■ DIRECTIONS FOR THIS TASK ■
Output every entry below exactly as it is written.

┌────────

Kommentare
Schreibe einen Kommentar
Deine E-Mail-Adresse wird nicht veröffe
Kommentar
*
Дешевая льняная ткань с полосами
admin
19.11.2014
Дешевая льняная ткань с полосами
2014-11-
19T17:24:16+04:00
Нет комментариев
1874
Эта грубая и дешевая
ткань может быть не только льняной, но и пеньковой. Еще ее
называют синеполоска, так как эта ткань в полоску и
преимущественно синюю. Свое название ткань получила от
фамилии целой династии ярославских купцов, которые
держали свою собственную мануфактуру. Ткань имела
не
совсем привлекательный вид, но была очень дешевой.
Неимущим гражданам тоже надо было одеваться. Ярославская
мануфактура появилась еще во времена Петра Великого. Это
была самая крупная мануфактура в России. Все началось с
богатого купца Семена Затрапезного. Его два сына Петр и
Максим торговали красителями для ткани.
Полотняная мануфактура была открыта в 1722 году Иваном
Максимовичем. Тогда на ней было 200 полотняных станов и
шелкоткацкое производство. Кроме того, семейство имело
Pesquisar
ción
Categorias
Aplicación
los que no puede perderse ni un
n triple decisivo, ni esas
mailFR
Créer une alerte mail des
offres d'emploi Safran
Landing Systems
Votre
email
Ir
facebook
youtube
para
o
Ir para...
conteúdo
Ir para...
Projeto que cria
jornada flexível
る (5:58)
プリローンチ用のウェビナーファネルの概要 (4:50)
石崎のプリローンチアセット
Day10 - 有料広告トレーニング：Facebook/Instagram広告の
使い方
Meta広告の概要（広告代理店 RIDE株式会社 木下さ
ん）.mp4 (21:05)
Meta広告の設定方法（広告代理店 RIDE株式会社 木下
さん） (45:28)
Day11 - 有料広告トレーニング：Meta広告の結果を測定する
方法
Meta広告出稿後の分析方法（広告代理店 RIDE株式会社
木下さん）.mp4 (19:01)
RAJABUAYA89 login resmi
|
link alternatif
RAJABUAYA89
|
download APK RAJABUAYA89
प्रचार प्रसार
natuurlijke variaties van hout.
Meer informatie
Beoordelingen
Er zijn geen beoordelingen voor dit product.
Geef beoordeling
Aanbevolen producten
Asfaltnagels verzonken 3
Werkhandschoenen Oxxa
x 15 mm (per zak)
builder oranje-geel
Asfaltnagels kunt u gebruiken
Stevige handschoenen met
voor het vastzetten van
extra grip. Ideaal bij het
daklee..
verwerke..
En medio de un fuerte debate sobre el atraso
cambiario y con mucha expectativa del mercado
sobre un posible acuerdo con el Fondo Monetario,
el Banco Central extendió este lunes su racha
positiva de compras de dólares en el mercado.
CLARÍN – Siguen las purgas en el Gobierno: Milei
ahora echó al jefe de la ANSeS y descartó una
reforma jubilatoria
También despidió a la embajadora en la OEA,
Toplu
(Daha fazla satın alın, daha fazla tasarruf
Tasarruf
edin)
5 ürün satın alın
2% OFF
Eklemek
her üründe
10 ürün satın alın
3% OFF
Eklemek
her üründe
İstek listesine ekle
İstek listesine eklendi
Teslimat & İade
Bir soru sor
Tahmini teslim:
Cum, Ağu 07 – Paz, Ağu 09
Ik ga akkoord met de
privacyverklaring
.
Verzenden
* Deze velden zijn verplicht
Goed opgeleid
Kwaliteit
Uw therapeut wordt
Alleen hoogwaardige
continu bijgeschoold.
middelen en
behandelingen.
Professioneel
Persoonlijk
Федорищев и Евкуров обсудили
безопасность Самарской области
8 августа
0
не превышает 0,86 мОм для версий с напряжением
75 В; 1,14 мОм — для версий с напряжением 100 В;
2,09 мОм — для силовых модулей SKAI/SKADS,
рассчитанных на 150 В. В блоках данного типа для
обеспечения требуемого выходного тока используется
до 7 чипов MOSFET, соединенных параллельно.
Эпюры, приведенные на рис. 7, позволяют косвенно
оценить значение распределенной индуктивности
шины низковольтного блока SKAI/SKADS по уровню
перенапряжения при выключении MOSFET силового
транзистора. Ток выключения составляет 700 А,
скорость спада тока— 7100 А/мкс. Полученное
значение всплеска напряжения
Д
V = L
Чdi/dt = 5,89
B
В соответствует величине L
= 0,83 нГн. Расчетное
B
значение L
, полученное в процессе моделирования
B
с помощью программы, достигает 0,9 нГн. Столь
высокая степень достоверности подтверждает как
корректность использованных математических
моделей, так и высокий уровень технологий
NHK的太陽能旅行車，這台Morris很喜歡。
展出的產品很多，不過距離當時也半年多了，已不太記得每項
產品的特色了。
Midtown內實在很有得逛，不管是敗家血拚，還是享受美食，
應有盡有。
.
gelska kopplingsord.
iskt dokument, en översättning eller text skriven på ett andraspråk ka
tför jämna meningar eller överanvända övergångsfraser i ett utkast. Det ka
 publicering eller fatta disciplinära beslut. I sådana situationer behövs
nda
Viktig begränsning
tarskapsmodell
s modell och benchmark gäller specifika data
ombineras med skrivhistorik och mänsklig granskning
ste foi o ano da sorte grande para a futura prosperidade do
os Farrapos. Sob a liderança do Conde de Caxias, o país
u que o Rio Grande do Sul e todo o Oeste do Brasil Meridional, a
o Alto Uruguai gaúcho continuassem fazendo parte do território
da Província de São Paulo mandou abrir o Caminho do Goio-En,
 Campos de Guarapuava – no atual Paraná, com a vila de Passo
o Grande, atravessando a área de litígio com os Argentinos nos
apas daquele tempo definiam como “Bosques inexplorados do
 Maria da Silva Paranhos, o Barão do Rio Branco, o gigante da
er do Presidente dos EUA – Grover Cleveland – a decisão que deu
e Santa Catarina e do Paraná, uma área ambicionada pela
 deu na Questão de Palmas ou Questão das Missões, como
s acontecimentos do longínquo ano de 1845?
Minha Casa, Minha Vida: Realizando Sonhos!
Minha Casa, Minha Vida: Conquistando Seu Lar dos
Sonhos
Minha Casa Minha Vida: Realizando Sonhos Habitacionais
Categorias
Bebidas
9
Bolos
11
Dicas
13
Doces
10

└────────

■ RESULT FOR THIS TASK ■
Kommentare
Schreibe einen Kommentar
Deine E-Mail-Adresse wird nicht veröffe
Kommentar
*
Дешевая льняная ткань с полосами
admin
19.11.2014
Дешевая льняная ткань с полосами
2014-11-
19T17:24:16+04:00
Нет комментариев
1874
Эта грубая и дешевая
ткань может быть не только льняной, но и пеньковой. Еще ее
называют синеполоска, так как эта ткань в полоску и
преимущественно синюю. Свое название ткань получила от
фамилии целой династии ярославских купцов, которые
держали свою собственную мануфактуру. Ткань имела
не
совсем привлекательный вид, но была очень дешевой.
Неимущим гражданам тоже надо было одеваться. Ярославская
мануфактура появилась еще во времена Петра Великого. Это
была самая крупная мануфактура в России. Все началось с
богатого купца Семена Затрапезного. Его два сына Петр и
Максим торговали красителями для ткани.
Полотняная мануфактура была открыта в 1722 году Иваном
Максимовичем. Тогда на ней было 200 полотняных станов и
шелкоткацкое производство. Кроме того, семейство имело
Pesquisar
ción
Categorias
Aplicación
los que no puede perderse ni un
n triple decisivo, ni esas
mailFR
Créer une alerte mail des
offres d'emploi Safran
Landing Systems
Votre
email
Ir
facebook
youtube
para
o
Ir para...
conteúdo
Ir para...
Projeto que cria
jornada flexível
る (5:58)
プリローンチ用のウェビナーファネルの概要 (4:50)
石崎のプリローンチアセット
Day10 - 有料広告トレーニング：Facebook/Instagram広告の
使い方
Meta広告の概要（広告代理店 RIDE株式会社 木下さ
ん）.mp4 (21:05)
Meta広告の設定方法（広告代理店 RIDE株式会社 木下
さん） (45:28)
Day11 - 有料広告トレーニング：Meta広告の結果を測定する
方法
Meta広告出稿後の分析方法（広告代理店 RIDE株式会社
木下さん）.mp4 (19:01)
RAJABUAYA89 login resmi
|
link alternatif
RAJABUAYA89
|
download APK RAJABUAYA89
प्रचार प्रसार
natuurlijke variaties van hout.
Meer informatie
Beoordelingen
Er zijn geen beoordelingen voor dit product.
Geef beoordeling
Aanbevolen producten
Asfaltnagels verzonken 3
Werkhandschoenen Oxxa
x 15 mm (per zak)
builder oranje-geel
Asfaltnagels kunt u gebruiken
Stevige handschoenen met
voor het vastzetten van
extra grip. Ideaal bij het
daklee..
verwerke..
En medio de un fuerte debate sobre el atraso
cambiario y con mucha expectativa del mercado
sobre un posible acuerdo con el Fondo Monetario,
el Banco Central extendió este lunes su racha
positiva de compras de dólares en el mercado.
CLARÍN – Siguen las purgas en el Gobierno: Milei
ahora echó al jefe de la ANSeS y descartó una
reforma jubilatoria
También despidió a la embajadora en la OEA,
Toplu
(Daha fazla satın alın, daha fazla tasarruf
Tasarruf
edin)
5 ürün satın alın
2% OFF
Eklemek
her üründe
10 ürün satın alın
3% OFF
Eklemek
her üründe
İstek listesine ekle
İstek listesine eklendi
Teslimat & İade
Bir soru sor
Tahmini teslim:
Cum, Ağu 07 – Paz, Ağu 09
Ik ga akkoord met de
privacyverklaring
.
Verzenden
* Deze velden zijn verplicht
Goed opgeleid
Kwaliteit
Uw therapeut wordt
Alleen hoogwaardige
continu bijgeschoold.
middelen en
behandelingen.
Professioneel
Persoonlijk
Федорищев и Евкуров обсудили
безопасность Самарской области
8 августа
0
не превышает 0,86 мОм для версий с напряжением
75 В; 1,14 мОм — для версий с напряжением 100 В;
2,09 мОм — для силовых модулей SKAI/SKADS,
рассчитанных на 150 В. В блоках данного типа для
обеспечения требуемого выходного тока используется
до 7 чипов MOSFET, соединенных параллельно.
Эпюры, приведенные на рис. 7, позволяют косвенно
оценить значение распределенной индуктивности
шины низковольтного блока SKAI/SKADS по уровню
перенапряжения при выключении MOSFET силового
транзистора. Ток выключения составляет 700 А,
скорость спада тока— 7100 А/мкс. Полученное
значение всплеска напряжения
Д
V = L
Чdi/dt = 5,89
B
В соответствует величине L
= 0,83 нГн. Расчетное
B
значение L
, полученное в процессе моделирования
B
с помощью программы, достигает 0,9 нГн. Столь
высокая степень достоверности подтверждает как
корректность использованных математических
моделей, так и высокий уровень технологий
NHK的太陽能旅行車，這台Morris很喜歡。
展出的產品很多，不過距離當時也半年多了，已不太記得每項
產品的特色了。
Midtown內實在很有得逛，不管是敗家血拚，還是享受美食，
應有盡有。
.
gelska kopplingsord.
iskt dokument, en översättning eller text skriven på ett andraspråk ka
tför jämna meningar eller överanvända övergångsfraser i ett utkast. Det ka
 publicering eller fatta disciplinära beslut. I sådana situationer behövs
nda
Viktig begränsning
tarskapsmodell
s modell och benchmark gäller specifika data
ombineras med skrivhistorik och mänsklig granskning
ste foi o ano da sorte grande para a futura prosperidade do
os Farrapos. Sob a liderança do Conde de Caxias, o país
u que o Rio Grande do Sul e todo o Oeste do Brasil Meridional, a
o Alto Uruguai gaúcho continuassem fazendo parte do território
da Província de São Paulo mandou abrir o Caminho do Goio-En,
 Campos de Guarapuava – no atual Paraná, com a vila de Passo
o Grande, atravessando a área de litígio com os Argentinos nos
apas daquele tempo definiam como “Bosques inexplorados do
 Maria da Silva Paranhos, o Barão do Rio Branco, o gigante da
er do Presidente dos EUA – Grover Cleveland – a decisão que deu
e Santa Catarina e do Paraná, uma área ambicionada pela
 deu na Questão de Palmas ou Questão das Missões, como
s acontecimentos do longínquo ano de 1845?
Minha Casa, Minha Vida: Realizando Sonhos!
Minha Casa, Minha Vida: Conquistando Seu Lar dos
Sonhos
Minha Casa Minha Vida: Realizando Sonhos Habitacionais
Categorias
Bebidas
9
Bolos
11
Dicas
13
Doces
10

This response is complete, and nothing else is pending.